Piracy and maritime security, Sudan, Zimbabwe, Kenya, Ethiopia, corruption, and freedom of the press — all important issues in the U.S.-Africa relationship — were addressed April 29 by Assistant Secretary of State for African Affairs-designate Johnnie Carson before the Senate Foreign Relations Committee.
As part of his confirmation hearing, Carson engaged in a wide-ranging question-and-answer session with senators on various aspects of the U.S.-Africa relationship. Carson is a career diplomat, former Peace Corps volunteer in Tanzania and a lifelong friend of Africa. He served as the U.S. ambassador to Kenya (1999–2003), Zimbabwe (1995–1997) and Uganda (1991–1994) and in diplomatic posts in Portugal, Botswana, Mozambique and Nigeria.
According to Carson, the ongoing piracy off the coast of Somalia is directly related to the absence of any government or law enforcement there and a breakdown of the formal and informal economy. The United States, he said, “needs to be positioned wherever we can with diplomatic representation in the region to help facilitate the efforts to find solutions … in Somalia.”
The chairman of the Senate Foreign Relations Subcommittee on African Affairs, who chaired the hearing for the full committee, Democrat Russ Feingold, told Carson the United States needs “a full-court diplomatic push to engage a wide range of actors within Somalia and stakeholders in the wider region, both in the Horn of Africa and also in the Middle East.”
Carson said much of that push is already under way. “The United States is a part of a Contact Group of largely Western European and maritime powers working to devise rules and regulations that will improve the security of shipping through the Red Sea and the northern part of the Indian Ocean,” he told the lawmakers. The Contact Group has had a number of meetings “to work out details on how they can help address this issue.”
Carson cited “an unprecedented level of cooperation among navies of the world to deal with this issue,” and said the United States government has been very active in working with maritime shipping companies in the United States, encouraging them to adopt policies that will make it harder for pirates to capture or to attack their ships as they move through the region.
Asked about the appointment of President Obama’s new special envoy for Sudan, retired Air Force Major General Scott Gration, Carson termed that selection “a wonderful choice.” Carson described Gration as “a man who is very much dedicated to the job and the assignment that he has been given and a man who has an enormous amount of experience in Africa as well.”
Turning to Zimbabwe, Carson called it an “extraordinarily tragic” case. “We have seen Robert Mugabe take Zimbabwe, a once very successful, economically strong country, down to the lowest level. It is a country that has extraordinary agricultural and mineral potential. It has a citizenship that is broadly well educated for Africa. But under Robert Mugabe’s dictatorial, authoritarian leadership he has basically destroyed the country in order to maintain himself and a small group of leaders in power.”

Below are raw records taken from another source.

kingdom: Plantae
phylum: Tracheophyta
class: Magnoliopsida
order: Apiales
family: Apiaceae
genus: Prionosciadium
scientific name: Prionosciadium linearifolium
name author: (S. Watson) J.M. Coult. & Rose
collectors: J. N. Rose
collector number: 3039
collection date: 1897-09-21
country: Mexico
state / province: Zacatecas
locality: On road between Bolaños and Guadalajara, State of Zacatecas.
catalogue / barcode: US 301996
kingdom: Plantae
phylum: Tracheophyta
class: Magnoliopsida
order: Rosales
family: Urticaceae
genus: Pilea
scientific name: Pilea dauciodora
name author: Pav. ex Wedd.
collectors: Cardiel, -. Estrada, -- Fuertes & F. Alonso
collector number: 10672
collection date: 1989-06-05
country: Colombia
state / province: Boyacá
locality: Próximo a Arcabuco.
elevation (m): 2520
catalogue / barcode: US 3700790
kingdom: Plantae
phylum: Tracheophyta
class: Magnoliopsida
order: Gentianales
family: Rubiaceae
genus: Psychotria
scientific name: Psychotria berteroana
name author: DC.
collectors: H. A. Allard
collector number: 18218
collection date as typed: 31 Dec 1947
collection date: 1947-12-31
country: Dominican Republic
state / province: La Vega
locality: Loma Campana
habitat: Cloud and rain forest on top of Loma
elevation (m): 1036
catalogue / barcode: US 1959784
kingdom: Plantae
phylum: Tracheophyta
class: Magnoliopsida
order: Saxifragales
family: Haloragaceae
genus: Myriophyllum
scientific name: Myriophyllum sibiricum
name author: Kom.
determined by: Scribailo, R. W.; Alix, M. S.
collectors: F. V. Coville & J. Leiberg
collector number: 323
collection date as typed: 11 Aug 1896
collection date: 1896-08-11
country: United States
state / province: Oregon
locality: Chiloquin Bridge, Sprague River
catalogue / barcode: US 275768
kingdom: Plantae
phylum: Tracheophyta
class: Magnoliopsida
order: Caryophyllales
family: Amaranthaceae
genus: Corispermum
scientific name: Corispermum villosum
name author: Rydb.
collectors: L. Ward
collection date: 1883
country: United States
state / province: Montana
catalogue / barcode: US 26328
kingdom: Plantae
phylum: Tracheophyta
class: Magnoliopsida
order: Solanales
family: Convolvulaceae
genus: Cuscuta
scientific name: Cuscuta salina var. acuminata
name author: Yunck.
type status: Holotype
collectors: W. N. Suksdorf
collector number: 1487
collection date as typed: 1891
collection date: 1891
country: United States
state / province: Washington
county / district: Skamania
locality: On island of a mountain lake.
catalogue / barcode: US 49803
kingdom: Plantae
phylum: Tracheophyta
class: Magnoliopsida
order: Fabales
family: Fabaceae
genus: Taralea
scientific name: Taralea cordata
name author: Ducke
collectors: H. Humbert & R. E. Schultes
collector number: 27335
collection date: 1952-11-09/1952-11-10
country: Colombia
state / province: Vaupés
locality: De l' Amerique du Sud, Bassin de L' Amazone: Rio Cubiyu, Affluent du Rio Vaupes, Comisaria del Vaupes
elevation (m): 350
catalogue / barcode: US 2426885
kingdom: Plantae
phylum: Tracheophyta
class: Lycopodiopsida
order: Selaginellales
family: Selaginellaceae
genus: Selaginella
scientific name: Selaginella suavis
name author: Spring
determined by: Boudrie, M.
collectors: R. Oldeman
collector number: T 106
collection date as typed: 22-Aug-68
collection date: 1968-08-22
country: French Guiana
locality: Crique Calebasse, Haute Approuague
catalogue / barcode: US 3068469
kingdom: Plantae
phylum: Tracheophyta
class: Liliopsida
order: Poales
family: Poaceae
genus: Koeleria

Carson said the United States has “worked very hard” for change there and that effort has resulted in some progress. “We now have a transition government in place with the leader of the opposition, Morgan Tsvangirai, serving as the prime minister, but Mugabe and the key leadership of [Mugabe’s political party] continue to control the instruments of power in that country … the intelligence services, the police and the military. They also have enormous control over the central bank and the reserve bank. Until we see changes in those areas, it is unlikely we will see any real change in the governance of that country.”
Looking at the political situation in Kenya, Carson called Kenya the “strongest partner” of the United States in the Horn of Africa. “We have our greatest economic ties there. We have our strongest military ties there as well, and it has been an important partner with the United States.” Carson added that the United States is “deeply concerned” over the stalemated political situation there and pledged that, if confirmed, he would do everything he could to help address the political impasse.
Asked to comment on reports of arbitrary arrests in Ethiopia, Carson acknowledged that “Ethiopia has, in fact, been a strong partner in the effort to combat extremism emanating from Somalia.” He added, however, that the United States “needs to have a broad and balanced relationship with Ethiopia — one that is based on a common set of shared ideals and principles based on democratic values.” He said it is “extremely important that Ethiopia … try not to close down its democratic space, that it allows its political opposition, its civil society to participate broadly in the political life of that country.” He also called for Ethiopia to allow a free press and trade unions to operate there.
On the broader issue of press freedom across the continent, Carson underlined the importance of a free press as a major pillar of democracy. He said press freedom has improved on the continent over the past 20 years, aided by the introduction of electronic media, telephones and Internet and radio broadcasts both local and international. A free press, he said, provides information and “a check on government excesses. It allows individuals to make their governments and organizations more accountable and is the backbone of good democracies.”
Carson said that, if confirmed, he will speak out against corruption, which he called a cancer on the economy of any country. Corruption is “particularly devastating on the African economies,” he said, “because they tend to be weak and small.” In too many places around the continent, Carson said, there is a misuse of resources that undermines the integrity of government budgets and development objectives.
Carson’s nomination is yet to be confirmed by the full Senate.